Major changes are coming to the outdoor spaces at two affordable housing communities in Brooklyn Park. Metro Blooms has been engaging with residents at Brooks Landing and nearby Brook Gardens to design landscape renovations starting in 2020. The projects will create greater resilience in the environment using raingardens and other green infrastructure, provide native habitat for pollinators and improve the quality of outdoor life.
These renovations are part of our equitable engagement work in underserved communities. This work incorporates environmental justice principles providing people most affected by changes in their environment an opportunity to be involved in the decision-making — in this case to direct the landscape design. Brooks Landing is a 97-unit apartment building with mostly senior residents. At Brook Gardens, a 60-unit townhome/apartment complex, many residents are families with children.
Since last summer we’ve been working with resident stewards who have taken on leadership roles to encourage others to participate in the planning stage. The stewards participate in leadership training, knock on doors and talk to their neighbors about upcoming meetings and events. We rely on the stewards to help us identify priorities in their communities. They also provide helping hands for us at community events, and they attend our workshops to learn about how sustainable practices can help support the environment and make our outdoor spaces more livable.
Michelle Hobin, a resident steward at Brook Gardens, spends a lot of time outside watching her children and other kids playing. She would like the young residents to learn to appreciate and have a sense of responsibility for their outdoors. “I care about my community,” she says. “My kids live here. I want it to be nice, and to show my kids how to take care of the outside like they take care of inside their home.”
Metro Blooms has met with residents at National Night Out activities, picnics and community meetings to talk to residents about how they use their outdoor spaces. Typically we ask people to draw their walking routes on a bird’s-eye map and tell us where people spend time. We ask about ways to improve their outdoor quality of life. Are there enough shade trees? Would a bench be useful in a particular location?
We also explain how sustainable practices can create healthier and more attractive green spaces. For example, we talk about using raingardens to divert and soak in stormwater, preventing runoff into sewers that eventually empty into and pollute streams and lakes. Brook Gardens’ location next to Shingle Creek, in particular, provides a strategic opportunity for addressing runoff and localized flooding. We share the benefits of native plants, many with beautiful flowers, for healthier soil and for creating habitat for pollinators — a fun activity involving “voting” for which plants to use in the landscape design.

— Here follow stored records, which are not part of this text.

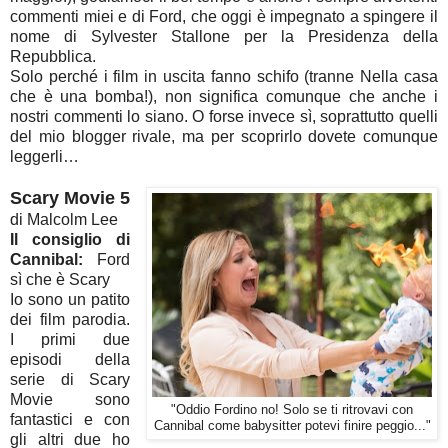
commenti miei e di Ford, che oggi è impegnato a spingere il
nome di Sylvester Stallone per la Presidenza della
Repubblica.
Solo perché i film in uscita fanno schifo (tranne Nella casa
che è una bomba!), non significa comunque che anche i
nostri commenti lo siano. O forse invece sì, soprattutto quelli
del mio blogger rivale, ma per scoprirlo dovete comunque
leggerli…
Scary Movie 5
di Malcolm Lee
Il consiglio di
Cannibal:
Ford
sì che è Scary
Io sono un patito
dei film parodia.
I primi due
episodi della
serie di Scary
Movie sono
"Oddio Fordino no! Solo se ti ritrovavi con
fantastici e con
Cannibal come babysitter potevi finire peggio..."
gli altri due ho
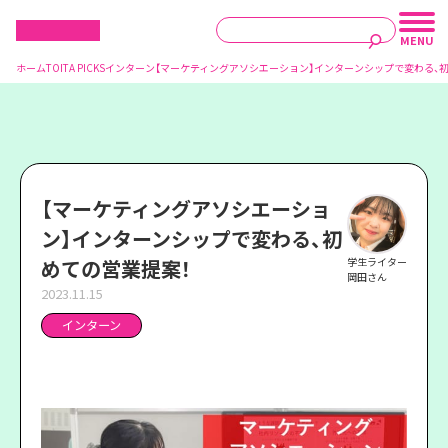
ホーム
TOITA PICKS
インターン
【マーケティングアソシエーション】インターンシップで変わる、初
【マーケティングアソシエーショ
ン】インターンシップで変わる、初
めての営業提案！
学生ライター
岡田さん
2023.11.15
インターン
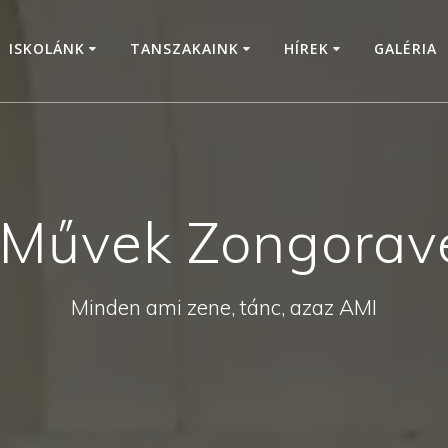
ISKOLÁNK
TANSZAKAINK
HÍREK
GALÉRIA
 Művek Zongorav
Minden ami zene, tánc, azaz AMI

Based on community input, some features of the landscape designs include more outdoor seating, trees for shade, a nature play area at Brook Gardens and raised beds for vegetable gardening at Brooks Landing.
Hobin sees a positive impact on the community. ““It brings us together. Even with just the stewards talking to each other, “ she says. “Everybody wants better for the community. This is a starting point.”
This work is based on a pilot project at nearby Autumn Ridge Apartments, where we recently finished the second phase of installation. We’re looking forward to working with residents and with our partners Boisclair Corp, which owns both sites, the City of Brooklyn Park and the nonprofit ACER (African Career, Education, and Resource) to create more beautiful and resilient outdoor spaces that are assets for their communities.